### WHAT IS REQUIRED
Starting at the line below holding "14: (437, 164, 9.06)" and stopping at the line holding "39: (322, 197, 10.84)", print every line exactly, both ends included, and leave the rest out.

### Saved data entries
◆ ◆ ◆ ◆ ◆
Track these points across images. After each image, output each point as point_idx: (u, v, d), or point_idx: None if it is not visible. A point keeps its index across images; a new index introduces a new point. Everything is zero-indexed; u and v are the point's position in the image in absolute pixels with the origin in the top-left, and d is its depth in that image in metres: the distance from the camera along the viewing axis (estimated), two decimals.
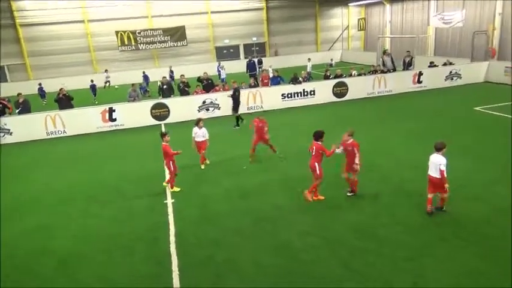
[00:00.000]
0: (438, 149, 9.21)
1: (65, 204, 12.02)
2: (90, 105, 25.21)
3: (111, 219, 10.77)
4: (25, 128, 20.45)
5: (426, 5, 38.35)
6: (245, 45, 48.72)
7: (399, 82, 25.52)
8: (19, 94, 21.89)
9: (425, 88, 25.82)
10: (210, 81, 23.61)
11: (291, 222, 9.77)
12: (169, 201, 11.60)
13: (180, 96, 23.50)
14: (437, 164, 9.06)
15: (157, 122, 21.82)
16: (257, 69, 35.08)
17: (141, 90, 29.42)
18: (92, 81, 32.22)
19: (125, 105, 22.10)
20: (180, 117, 21.61)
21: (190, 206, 11.13)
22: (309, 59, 37.33)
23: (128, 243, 9.43)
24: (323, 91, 24.30)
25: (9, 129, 20.26)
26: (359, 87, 24.87)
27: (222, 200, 11.43)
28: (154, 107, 21.97)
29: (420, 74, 25.80)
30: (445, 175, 9.04)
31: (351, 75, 26.22)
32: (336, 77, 25.59)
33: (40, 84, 33.62)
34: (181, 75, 25.02)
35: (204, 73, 24.03)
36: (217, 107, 22.37)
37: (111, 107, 21.38)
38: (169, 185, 12.35)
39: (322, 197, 10.84)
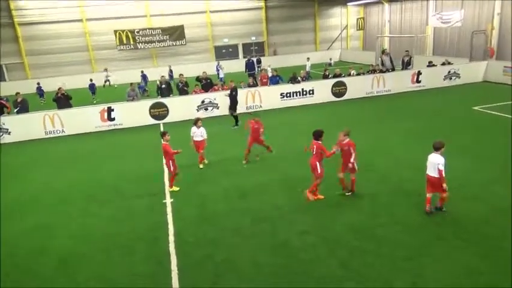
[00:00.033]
0: (436, 149, 9.22)
1: (64, 203, 12.02)
2: (88, 104, 25.23)
3: (110, 219, 10.78)
4: (23, 127, 20.42)
5: (425, 5, 38.37)
6: (244, 45, 48.70)
7: (398, 82, 25.53)
8: (17, 93, 21.86)
9: (424, 88, 25.84)
10: (209, 81, 23.58)
11: (290, 222, 9.77)
12: (168, 200, 11.60)
13: (178, 95, 23.49)
14: (435, 163, 9.07)
15: (156, 122, 21.81)
16: (256, 69, 35.10)
17: (139, 90, 29.40)
18: (91, 80, 32.20)
19: (123, 105, 22.08)
20: (179, 117, 21.60)
21: (190, 206, 11.13)
22: (308, 59, 37.35)
23: (127, 242, 9.43)
24: (322, 91, 24.31)
25: (7, 129, 20.24)
26: (358, 86, 24.89)
27: (221, 199, 11.43)
28: (153, 107, 21.96)
29: (419, 73, 25.81)
30: (444, 175, 9.05)
31: (349, 75, 26.27)
32: (334, 76, 25.61)
33: (38, 83, 33.67)
34: (180, 75, 24.98)
35: (203, 72, 24.01)
36: (216, 106, 22.36)
37: (110, 107, 21.37)
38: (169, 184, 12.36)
39: (322, 197, 10.86)
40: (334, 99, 24.52)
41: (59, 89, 21.85)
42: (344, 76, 25.75)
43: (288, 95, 23.79)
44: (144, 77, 34.67)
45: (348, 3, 48.59)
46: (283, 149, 15.50)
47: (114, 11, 42.90)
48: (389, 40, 44.78)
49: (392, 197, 10.71)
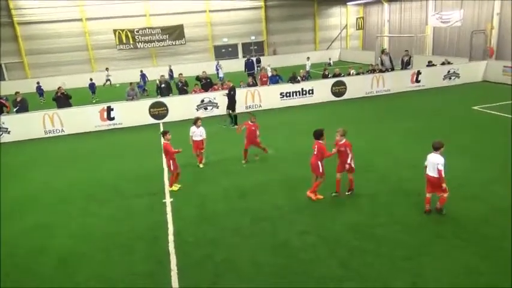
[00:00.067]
0: (436, 148, 9.21)
1: (64, 203, 12.02)
2: (88, 104, 25.22)
3: (110, 218, 10.78)
4: (23, 126, 20.42)
5: (424, 4, 38.37)
6: (243, 44, 48.69)
7: (397, 81, 25.55)
8: (17, 93, 21.85)
9: (423, 87, 25.86)
10: (208, 80, 23.58)
11: (290, 222, 9.77)
12: (168, 200, 11.60)
13: (178, 95, 23.49)
14: (435, 163, 9.06)
15: (155, 121, 21.82)
16: (255, 68, 35.11)
17: (139, 89, 29.40)
18: (91, 79, 32.21)
19: (123, 104, 22.08)
20: (178, 116, 21.61)
21: (189, 205, 11.13)
22: (308, 58, 37.36)
23: (126, 242, 9.43)
24: (321, 90, 24.32)
25: (7, 128, 20.24)
26: (357, 86, 24.90)
27: (221, 199, 11.43)
28: (152, 106, 21.96)
29: (418, 73, 25.83)
30: (443, 175, 9.05)
31: (349, 75, 26.27)
32: (334, 76, 25.62)
33: (38, 82, 33.69)
34: (179, 74, 25.01)
35: (203, 72, 24.02)
36: (215, 105, 22.36)
37: (110, 106, 21.37)
38: (168, 183, 12.37)
39: (321, 196, 10.85)
40: (333, 98, 24.54)
41: (59, 88, 21.85)
42: (344, 76, 25.76)
43: (288, 94, 23.80)
44: (143, 76, 34.70)
45: (348, 3, 48.61)
46: (283, 148, 15.52)
47: (114, 10, 42.88)
48: (389, 40, 44.77)
49: (392, 197, 10.71)
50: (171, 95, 23.58)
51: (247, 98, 22.89)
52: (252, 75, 29.72)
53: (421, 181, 9.85)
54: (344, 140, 10.49)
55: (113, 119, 21.44)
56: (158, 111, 22.00)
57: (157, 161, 15.14)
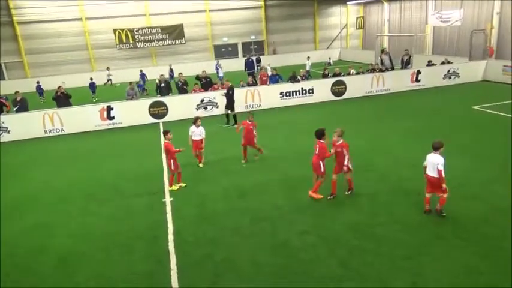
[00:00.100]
0: (436, 148, 9.17)
1: (63, 202, 12.02)
2: (88, 103, 25.22)
3: (109, 218, 10.78)
4: (23, 126, 20.41)
5: (424, 4, 38.36)
6: (243, 44, 48.68)
7: (397, 81, 25.54)
8: (17, 92, 21.86)
9: (423, 87, 25.85)
10: (208, 80, 23.58)
11: (290, 222, 9.77)
12: (168, 199, 11.60)
13: (178, 94, 23.49)
14: (435, 163, 9.03)
15: (155, 121, 21.81)
16: (255, 68, 35.09)
17: (139, 88, 29.39)
18: (91, 79, 32.20)
19: (123, 104, 22.07)
20: (178, 116, 21.60)
21: (189, 205, 11.13)
22: (308, 57, 37.33)
23: (126, 241, 9.43)
24: (321, 90, 24.32)
25: (7, 128, 20.23)
26: (357, 85, 24.89)
27: (221, 199, 11.42)
28: (152, 105, 21.95)
29: (418, 72, 25.82)
30: (443, 175, 9.04)
31: (349, 74, 26.26)
32: (334, 75, 25.61)
33: (38, 82, 33.68)
34: (179, 74, 25.03)
35: (203, 71, 24.01)
36: (215, 105, 22.35)
37: (110, 105, 21.36)
38: (169, 182, 12.38)
39: (321, 196, 10.83)
40: (333, 98, 24.53)
41: (59, 87, 21.84)
42: (343, 75, 25.75)
43: (288, 94, 23.79)
44: (142, 76, 34.69)
45: (348, 2, 48.59)
46: (283, 148, 15.53)
47: (114, 9, 42.87)
48: (389, 39, 44.77)
49: (392, 196, 10.71)
50: (170, 94, 23.57)
51: (247, 98, 22.89)
52: (252, 74, 29.73)
53: (421, 181, 9.84)
54: (341, 141, 10.46)
55: (112, 118, 21.43)
56: (158, 110, 21.99)
57: (157, 160, 15.14)
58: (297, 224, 9.61)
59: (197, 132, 13.71)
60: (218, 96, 21.92)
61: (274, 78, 25.67)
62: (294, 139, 16.57)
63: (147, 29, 43.98)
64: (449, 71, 26.52)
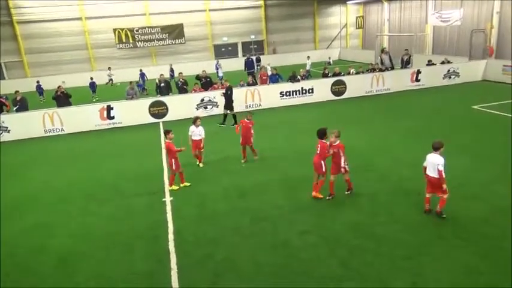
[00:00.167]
0: (436, 149, 9.15)
1: (63, 202, 12.01)
2: (88, 102, 25.20)
3: (109, 218, 10.77)
4: (23, 125, 20.41)
5: (424, 4, 38.36)
6: (243, 43, 48.68)
7: (397, 80, 25.53)
8: (16, 92, 21.86)
9: (423, 86, 25.85)
10: (208, 79, 23.59)
11: (290, 222, 9.77)
12: (168, 199, 11.60)
13: (178, 94, 23.48)
14: (435, 164, 9.01)
15: (155, 120, 21.80)
16: (255, 67, 35.09)
17: (139, 88, 29.38)
18: (91, 78, 32.20)
19: (123, 103, 22.06)
20: (178, 115, 21.58)
21: (189, 205, 11.13)
22: (308, 57, 37.32)
23: (126, 241, 9.43)
24: (321, 89, 24.31)
25: (7, 127, 20.22)
26: (357, 85, 24.89)
27: (221, 198, 11.42)
28: (152, 105, 21.94)
29: (418, 72, 25.81)
30: (444, 175, 9.03)
31: (349, 74, 26.25)
32: (334, 75, 25.61)
33: (38, 81, 33.68)
34: (179, 73, 25.04)
35: (203, 71, 24.00)
36: (215, 105, 22.33)
37: (110, 105, 21.35)
38: (169, 182, 12.39)
39: (321, 196, 10.83)
40: (333, 98, 24.53)
41: (59, 87, 21.84)
42: (343, 75, 25.75)
43: (288, 93, 23.78)
44: (142, 75, 34.67)
45: (347, 2, 48.62)
46: (283, 148, 15.53)
47: (114, 9, 42.89)
48: (389, 39, 44.78)
49: (392, 196, 10.71)
50: (170, 94, 23.56)
51: (247, 97, 22.88)
52: (252, 74, 29.74)
53: (421, 180, 9.83)
54: (338, 142, 10.45)
55: (112, 118, 21.43)
56: (158, 110, 21.98)
57: (157, 160, 15.14)
58: (297, 224, 9.61)
59: (197, 132, 13.69)
60: (218, 95, 21.92)
61: (274, 78, 25.68)
62: (294, 139, 16.57)
63: (147, 29, 44.00)
64: (449, 70, 26.51)
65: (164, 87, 23.47)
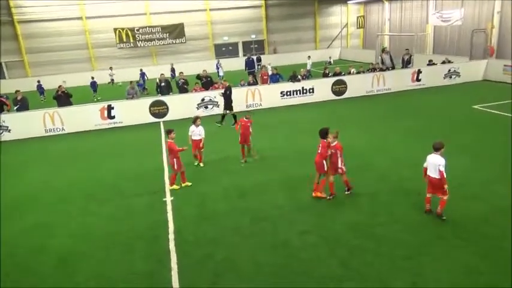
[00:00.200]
0: (436, 149, 9.13)
1: (63, 202, 12.01)
2: (89, 102, 25.19)
3: (109, 218, 10.77)
4: (23, 125, 20.42)
5: (425, 3, 38.34)
6: (244, 43, 48.65)
7: (398, 80, 25.52)
8: (17, 91, 21.83)
9: (424, 86, 25.83)
10: (209, 79, 23.58)
11: (290, 222, 9.77)
12: (169, 199, 11.60)
13: (178, 93, 23.48)
14: (436, 164, 8.99)
15: (156, 120, 21.79)
16: (256, 67, 35.06)
17: (139, 88, 29.38)
18: (92, 78, 32.18)
19: (123, 103, 22.06)
20: (179, 115, 21.56)
21: (189, 205, 11.13)
22: (309, 57, 37.22)
23: (126, 241, 9.44)
24: (322, 89, 24.30)
25: (7, 127, 20.24)
26: (358, 85, 24.87)
27: (221, 198, 11.42)
28: (153, 105, 21.93)
29: (419, 72, 25.79)
30: (445, 176, 9.01)
31: (349, 73, 26.22)
32: (334, 75, 25.59)
33: (39, 81, 33.66)
34: (180, 73, 25.05)
35: (203, 71, 23.99)
36: (215, 104, 22.32)
37: (110, 105, 21.36)
38: (170, 182, 12.39)
39: (324, 195, 10.80)
40: (334, 97, 24.51)
41: (59, 86, 21.86)
42: (344, 74, 25.73)
43: (288, 93, 23.77)
44: (142, 75, 34.65)
45: (348, 2, 48.57)
46: (283, 147, 15.52)
47: (114, 8, 42.83)
48: (390, 38, 44.75)
49: (392, 196, 10.70)
50: (171, 93, 23.56)
51: (247, 97, 22.87)
52: (253, 73, 29.72)
53: (421, 181, 9.80)
54: (336, 142, 10.44)
55: (113, 117, 21.43)
56: (158, 109, 21.98)
57: (158, 159, 15.15)
58: (297, 224, 9.61)
59: (197, 132, 13.69)
60: (219, 95, 21.91)
61: (275, 78, 25.66)
62: (294, 138, 16.56)
63: (147, 28, 43.98)
64: (449, 70, 26.49)
65: (165, 86, 23.48)
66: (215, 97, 22.19)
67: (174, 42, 45.19)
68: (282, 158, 14.40)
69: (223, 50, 48.04)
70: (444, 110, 19.77)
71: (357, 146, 14.72)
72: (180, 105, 22.15)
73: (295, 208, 10.46)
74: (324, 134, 10.55)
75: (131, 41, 43.73)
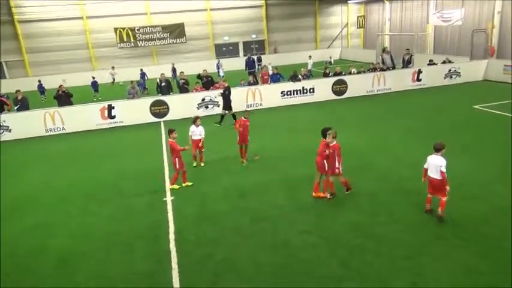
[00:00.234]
0: (437, 150, 9.10)
1: (63, 202, 12.01)
2: (89, 102, 25.20)
3: (110, 218, 10.77)
4: (24, 124, 20.42)
5: (425, 3, 38.32)
6: (244, 43, 48.65)
7: (398, 80, 25.52)
8: (17, 91, 21.84)
9: (424, 86, 25.83)
10: (209, 79, 23.59)
11: (290, 222, 9.77)
12: (169, 198, 11.60)
13: (179, 93, 23.49)
14: (437, 165, 8.96)
15: (156, 120, 21.80)
16: (256, 67, 35.08)
17: (139, 87, 29.38)
18: (93, 77, 32.17)
19: (124, 103, 22.07)
20: (179, 115, 21.55)
21: (190, 204, 11.13)
22: (310, 56, 37.16)
23: (127, 241, 9.44)
24: (322, 89, 24.30)
25: (8, 126, 20.24)
26: (358, 85, 24.87)
27: (221, 198, 11.42)
28: (153, 104, 21.94)
29: (419, 72, 25.79)
30: (446, 177, 8.98)
31: (350, 73, 26.21)
32: (335, 74, 25.59)
33: (40, 81, 33.66)
34: (180, 72, 25.06)
35: (204, 70, 23.99)
36: (216, 104, 22.31)
37: (111, 104, 21.36)
38: (172, 181, 12.40)
39: (326, 195, 10.80)
40: (334, 97, 24.51)
41: (60, 86, 21.88)
42: (344, 74, 25.72)
43: (289, 93, 23.77)
44: (143, 75, 34.63)
45: (349, 1, 48.55)
46: (283, 147, 15.50)
47: (115, 8, 42.83)
48: (390, 38, 44.70)
49: (392, 196, 10.70)
50: (171, 93, 23.57)
51: (248, 97, 22.87)
52: (253, 73, 29.73)
53: (421, 180, 9.79)
54: (334, 143, 10.41)
55: (113, 117, 21.44)
56: (159, 109, 21.98)
57: (158, 159, 15.15)
58: (298, 224, 9.61)
59: (197, 132, 13.69)
60: (219, 95, 21.91)
61: (275, 77, 25.65)
62: (294, 138, 16.55)
63: (148, 28, 43.98)
64: (450, 70, 26.49)
65: (165, 86, 23.50)
66: (215, 97, 22.18)
67: (174, 42, 45.19)
68: (282, 158, 14.39)
69: (224, 50, 48.04)
70: (444, 110, 19.76)
71: (357, 145, 14.72)
72: (181, 105, 22.16)
73: (295, 208, 10.46)
74: (324, 133, 10.54)
75: (132, 40, 43.74)
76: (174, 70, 36.16)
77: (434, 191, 9.31)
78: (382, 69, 26.12)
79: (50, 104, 23.93)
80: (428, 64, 27.20)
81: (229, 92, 19.44)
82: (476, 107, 19.77)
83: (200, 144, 13.75)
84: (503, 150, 13.44)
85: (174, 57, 44.47)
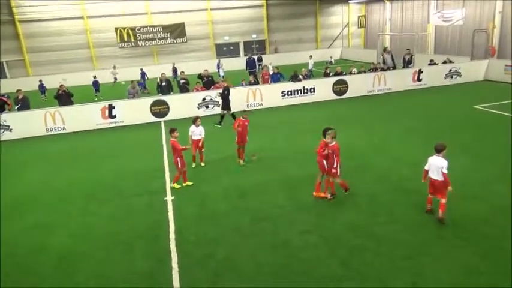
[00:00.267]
0: (438, 151, 9.06)
1: (63, 202, 12.01)
2: (90, 101, 25.20)
3: (110, 217, 10.77)
4: (24, 124, 20.44)
5: (426, 3, 38.29)
6: (245, 43, 48.65)
7: (399, 80, 25.51)
8: (18, 91, 21.87)
9: (425, 86, 25.82)
10: (210, 79, 23.60)
11: (290, 222, 9.76)
12: (169, 198, 11.60)
13: (179, 93, 23.49)
14: (439, 167, 8.93)
15: (157, 119, 21.80)
16: (257, 67, 35.08)
17: (140, 87, 29.38)
18: (94, 77, 32.18)
19: (124, 102, 22.07)
20: (180, 115, 21.55)
21: (190, 204, 11.12)
22: (311, 56, 37.09)
23: (127, 240, 9.43)
24: (323, 89, 24.29)
25: (8, 126, 20.26)
26: (359, 85, 24.85)
27: (221, 198, 11.41)
28: (154, 104, 21.93)
29: (420, 72, 25.77)
30: (448, 178, 8.95)
31: (350, 73, 26.19)
32: (335, 74, 25.58)
33: (40, 80, 33.70)
34: (181, 72, 25.09)
35: (205, 70, 24.00)
36: (216, 104, 22.29)
37: (111, 104, 21.37)
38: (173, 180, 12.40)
39: (327, 195, 10.80)
40: (335, 97, 24.50)
41: (61, 86, 21.89)
42: (345, 74, 25.71)
43: (289, 93, 23.77)
44: (143, 74, 34.63)
45: (349, 1, 48.53)
46: (283, 147, 15.50)
47: (115, 8, 42.88)
48: (391, 38, 44.68)
49: (392, 196, 10.69)
50: (172, 93, 23.57)
51: (248, 97, 22.87)
52: (254, 73, 29.73)
53: (421, 180, 9.78)
54: (333, 143, 10.39)
55: (114, 117, 21.44)
56: (159, 109, 21.98)
57: (158, 159, 15.15)
58: (298, 224, 9.60)
59: (197, 132, 13.67)
60: (217, 95, 21.91)
61: (276, 77, 25.65)
62: (294, 138, 16.54)
63: (148, 28, 44.00)
64: (451, 70, 26.47)
65: (165, 86, 23.51)
66: (216, 97, 22.16)
67: (175, 41, 45.21)
68: (282, 158, 14.39)
69: (225, 50, 48.05)
70: (445, 110, 19.75)
71: (357, 145, 14.72)
72: (181, 105, 22.15)
73: (296, 208, 10.45)
74: (324, 133, 10.53)
75: (132, 40, 43.77)
76: (175, 70, 36.19)
77: (435, 192, 9.28)
78: (382, 69, 26.13)
79: (50, 104, 23.94)
80: (429, 64, 27.19)
81: (228, 92, 19.43)
82: (477, 107, 19.76)
83: (200, 144, 13.74)
84: (503, 150, 13.43)
85: (175, 57, 44.52)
◆ ◆ ◆ ◆ ◆
### ANSWER TO THIS PROBLEM
14: (437, 164, 9.06)
15: (157, 122, 21.82)
16: (257, 69, 35.08)
17: (141, 90, 29.42)
18: (92, 81, 32.22)
19: (125, 105, 22.10)
20: (180, 117, 21.61)
21: (190, 206, 11.13)
22: (309, 59, 37.33)
23: (128, 243, 9.43)
24: (323, 91, 24.30)
25: (9, 129, 20.26)
26: (359, 87, 24.87)
27: (222, 200, 11.43)
28: (154, 107, 21.97)
29: (420, 74, 25.80)
30: (445, 175, 9.04)
31: (351, 75, 26.22)
32: (336, 77, 25.59)
33: (40, 84, 33.62)
34: (181, 75, 25.02)
35: (204, 73, 24.03)
36: (217, 107, 22.37)
37: (111, 107, 21.38)
38: (169, 185, 12.35)
39: (322, 197, 10.84)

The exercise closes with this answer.